(Dataset entries)
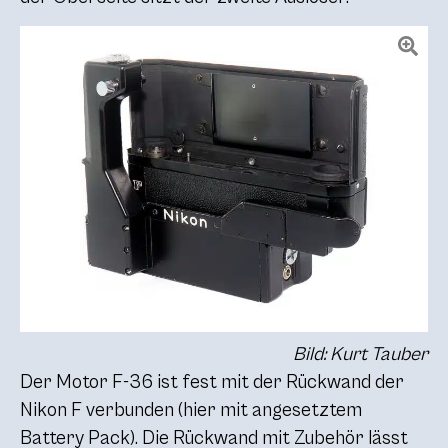
Bild: Kurt Tauber
Der Motor F-36 ist fest mit der Rückwand der
Nikon F verbunden (hier mit angesetztem
Battery Pack). Die Rückwand mit Zubehör lässt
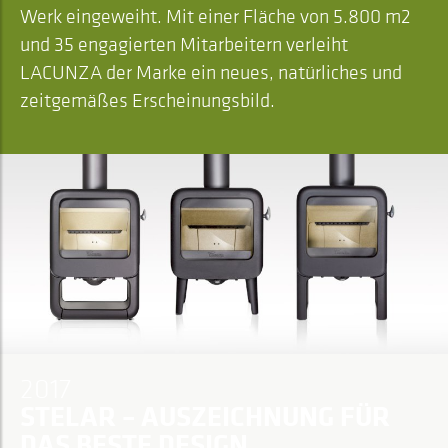
Werk eingeweiht. Mit einer Fläche von 5.800 m2
und 35 engagierten Mitarbeitern verleiht
LACUNZA der Marke ein neues, natürliches und
zeitgemäßes Erscheinungsbild.
2017
STELAR – AUSZEICHNUNG FÜR
DAS BESTE DESIGN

§ REQUIRED ACTION:
List the lines of the entries that include "Rückwand".

§ SOLUTION TO THIS EXERCISE:
Der Motor F-36 ist fest mit der Rückwand der
Battery Pack). Die Rückwand mit Zubehör lässt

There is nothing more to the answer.